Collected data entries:
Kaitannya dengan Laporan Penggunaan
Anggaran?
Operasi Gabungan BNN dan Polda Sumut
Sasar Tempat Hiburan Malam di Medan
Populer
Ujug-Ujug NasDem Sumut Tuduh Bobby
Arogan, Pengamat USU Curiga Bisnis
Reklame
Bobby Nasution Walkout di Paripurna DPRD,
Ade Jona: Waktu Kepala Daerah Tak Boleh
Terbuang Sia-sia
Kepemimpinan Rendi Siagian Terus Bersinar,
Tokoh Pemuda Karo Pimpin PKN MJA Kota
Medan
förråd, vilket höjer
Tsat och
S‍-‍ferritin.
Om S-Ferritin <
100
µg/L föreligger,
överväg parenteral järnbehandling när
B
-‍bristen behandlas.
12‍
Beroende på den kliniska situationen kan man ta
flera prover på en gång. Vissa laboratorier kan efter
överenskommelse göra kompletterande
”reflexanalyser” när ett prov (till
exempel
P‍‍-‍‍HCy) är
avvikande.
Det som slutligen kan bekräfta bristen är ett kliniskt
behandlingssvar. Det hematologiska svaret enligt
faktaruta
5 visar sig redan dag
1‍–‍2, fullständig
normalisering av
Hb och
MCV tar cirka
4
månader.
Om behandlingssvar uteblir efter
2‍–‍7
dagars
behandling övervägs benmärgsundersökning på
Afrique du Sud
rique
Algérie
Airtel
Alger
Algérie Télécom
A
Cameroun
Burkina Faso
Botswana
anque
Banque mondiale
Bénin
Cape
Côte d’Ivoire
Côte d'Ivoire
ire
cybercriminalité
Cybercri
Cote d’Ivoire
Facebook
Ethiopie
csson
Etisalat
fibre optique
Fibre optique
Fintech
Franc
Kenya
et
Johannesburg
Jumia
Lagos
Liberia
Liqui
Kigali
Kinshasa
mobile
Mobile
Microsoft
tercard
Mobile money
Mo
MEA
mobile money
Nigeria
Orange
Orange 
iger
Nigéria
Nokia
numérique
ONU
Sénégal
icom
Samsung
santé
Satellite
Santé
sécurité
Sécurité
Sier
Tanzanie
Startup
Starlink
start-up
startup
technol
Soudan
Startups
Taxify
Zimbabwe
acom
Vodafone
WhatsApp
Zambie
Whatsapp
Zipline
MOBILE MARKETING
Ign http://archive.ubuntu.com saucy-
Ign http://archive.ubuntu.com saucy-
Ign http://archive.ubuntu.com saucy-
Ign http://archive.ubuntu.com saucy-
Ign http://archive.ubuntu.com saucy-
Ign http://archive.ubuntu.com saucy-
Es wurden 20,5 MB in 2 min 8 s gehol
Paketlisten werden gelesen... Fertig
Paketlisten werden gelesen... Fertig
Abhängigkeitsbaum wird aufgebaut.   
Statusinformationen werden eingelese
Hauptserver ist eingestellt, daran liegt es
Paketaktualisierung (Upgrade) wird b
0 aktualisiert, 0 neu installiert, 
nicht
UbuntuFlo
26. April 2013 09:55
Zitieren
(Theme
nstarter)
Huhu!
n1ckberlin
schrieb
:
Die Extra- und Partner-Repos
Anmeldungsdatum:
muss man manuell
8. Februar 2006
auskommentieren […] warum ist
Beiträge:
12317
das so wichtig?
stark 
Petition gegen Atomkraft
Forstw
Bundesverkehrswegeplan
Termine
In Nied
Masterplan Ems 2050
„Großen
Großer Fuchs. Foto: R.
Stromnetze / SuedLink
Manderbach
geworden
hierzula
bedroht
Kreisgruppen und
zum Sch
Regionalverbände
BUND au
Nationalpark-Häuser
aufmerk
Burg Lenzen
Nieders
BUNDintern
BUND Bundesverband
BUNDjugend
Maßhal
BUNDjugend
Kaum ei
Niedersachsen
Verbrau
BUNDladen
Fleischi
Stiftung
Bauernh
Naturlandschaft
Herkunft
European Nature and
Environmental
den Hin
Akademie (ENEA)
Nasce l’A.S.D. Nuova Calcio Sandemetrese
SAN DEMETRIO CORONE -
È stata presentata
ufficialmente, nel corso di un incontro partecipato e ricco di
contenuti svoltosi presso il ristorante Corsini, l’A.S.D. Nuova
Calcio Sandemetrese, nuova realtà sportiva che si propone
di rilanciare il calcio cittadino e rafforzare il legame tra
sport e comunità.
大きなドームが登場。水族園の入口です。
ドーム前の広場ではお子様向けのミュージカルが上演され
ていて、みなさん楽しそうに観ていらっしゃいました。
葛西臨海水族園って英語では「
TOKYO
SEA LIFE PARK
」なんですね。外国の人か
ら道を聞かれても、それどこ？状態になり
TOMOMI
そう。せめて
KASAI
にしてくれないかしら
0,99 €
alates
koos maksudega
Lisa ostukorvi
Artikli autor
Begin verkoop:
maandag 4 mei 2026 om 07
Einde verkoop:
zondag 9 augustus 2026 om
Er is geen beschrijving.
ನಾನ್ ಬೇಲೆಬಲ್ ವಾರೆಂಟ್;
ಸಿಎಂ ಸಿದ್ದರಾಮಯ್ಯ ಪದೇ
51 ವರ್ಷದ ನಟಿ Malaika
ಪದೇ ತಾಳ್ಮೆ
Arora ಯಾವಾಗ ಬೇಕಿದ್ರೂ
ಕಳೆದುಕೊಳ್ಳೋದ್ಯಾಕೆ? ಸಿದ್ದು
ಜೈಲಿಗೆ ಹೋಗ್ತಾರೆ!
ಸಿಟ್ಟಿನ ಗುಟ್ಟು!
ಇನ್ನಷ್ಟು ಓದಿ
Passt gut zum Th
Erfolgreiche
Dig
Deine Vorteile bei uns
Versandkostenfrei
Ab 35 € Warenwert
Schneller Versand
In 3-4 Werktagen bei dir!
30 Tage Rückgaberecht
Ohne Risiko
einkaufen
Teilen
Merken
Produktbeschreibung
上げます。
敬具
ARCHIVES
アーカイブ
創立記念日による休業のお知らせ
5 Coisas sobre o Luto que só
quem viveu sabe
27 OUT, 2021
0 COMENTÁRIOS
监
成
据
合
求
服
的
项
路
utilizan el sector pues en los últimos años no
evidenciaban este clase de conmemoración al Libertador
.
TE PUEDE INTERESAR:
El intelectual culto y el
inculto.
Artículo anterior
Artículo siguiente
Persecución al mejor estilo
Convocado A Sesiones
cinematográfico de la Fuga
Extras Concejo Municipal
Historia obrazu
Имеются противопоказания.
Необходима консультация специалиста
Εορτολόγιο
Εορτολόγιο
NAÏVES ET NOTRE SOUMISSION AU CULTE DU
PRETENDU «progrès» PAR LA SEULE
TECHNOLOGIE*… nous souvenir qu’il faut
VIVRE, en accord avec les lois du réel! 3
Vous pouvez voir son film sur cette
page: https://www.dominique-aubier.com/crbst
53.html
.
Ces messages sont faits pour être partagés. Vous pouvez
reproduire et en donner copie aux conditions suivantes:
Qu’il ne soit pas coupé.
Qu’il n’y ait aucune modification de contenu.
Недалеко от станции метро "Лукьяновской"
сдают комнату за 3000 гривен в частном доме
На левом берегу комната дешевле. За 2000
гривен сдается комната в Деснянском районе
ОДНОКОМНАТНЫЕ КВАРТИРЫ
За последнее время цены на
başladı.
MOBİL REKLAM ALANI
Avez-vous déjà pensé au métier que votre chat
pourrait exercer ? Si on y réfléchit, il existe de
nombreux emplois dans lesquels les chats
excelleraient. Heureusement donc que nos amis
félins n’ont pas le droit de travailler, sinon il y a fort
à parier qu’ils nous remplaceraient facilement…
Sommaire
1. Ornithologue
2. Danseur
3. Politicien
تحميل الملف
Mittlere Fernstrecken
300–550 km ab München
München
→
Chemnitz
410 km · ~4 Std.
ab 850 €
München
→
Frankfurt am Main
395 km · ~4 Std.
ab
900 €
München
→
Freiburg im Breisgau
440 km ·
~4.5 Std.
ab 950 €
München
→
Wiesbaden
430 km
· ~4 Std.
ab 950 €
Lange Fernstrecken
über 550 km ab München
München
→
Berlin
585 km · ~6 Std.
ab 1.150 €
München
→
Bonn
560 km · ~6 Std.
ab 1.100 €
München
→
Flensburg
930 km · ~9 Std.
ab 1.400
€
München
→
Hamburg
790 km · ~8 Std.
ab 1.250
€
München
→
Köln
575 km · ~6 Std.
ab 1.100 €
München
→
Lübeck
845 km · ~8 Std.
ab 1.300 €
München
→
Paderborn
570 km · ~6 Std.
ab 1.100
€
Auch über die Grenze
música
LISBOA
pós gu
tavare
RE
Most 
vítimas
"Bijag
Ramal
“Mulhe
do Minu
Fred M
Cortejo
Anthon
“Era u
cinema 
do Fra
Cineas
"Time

Task details:
Switch "Sumut" to "Sumatera Utara" in the lines from the first one through the line with "Terbuang Sia-sia", and give back only those lines with nothing else changed.

Your solution:
Kaitannya dengan Laporan Penggunaan
Anggaran?
Operasi Gabungan BNN dan Polda Sumatera Utara
Sasar Tempat Hiburan Malam di Medan
Populer
Ujug-Ujug NasDem Sumatera Utara Tuduh Bobby
Arogan, Pengamat USU Curiga Bisnis
Reklame
Bobby Nasution Walkout di Paripurna DPRD,
Ade Jona: Waktu Kepala Daerah Tak Boleh
Terbuang Sia-sia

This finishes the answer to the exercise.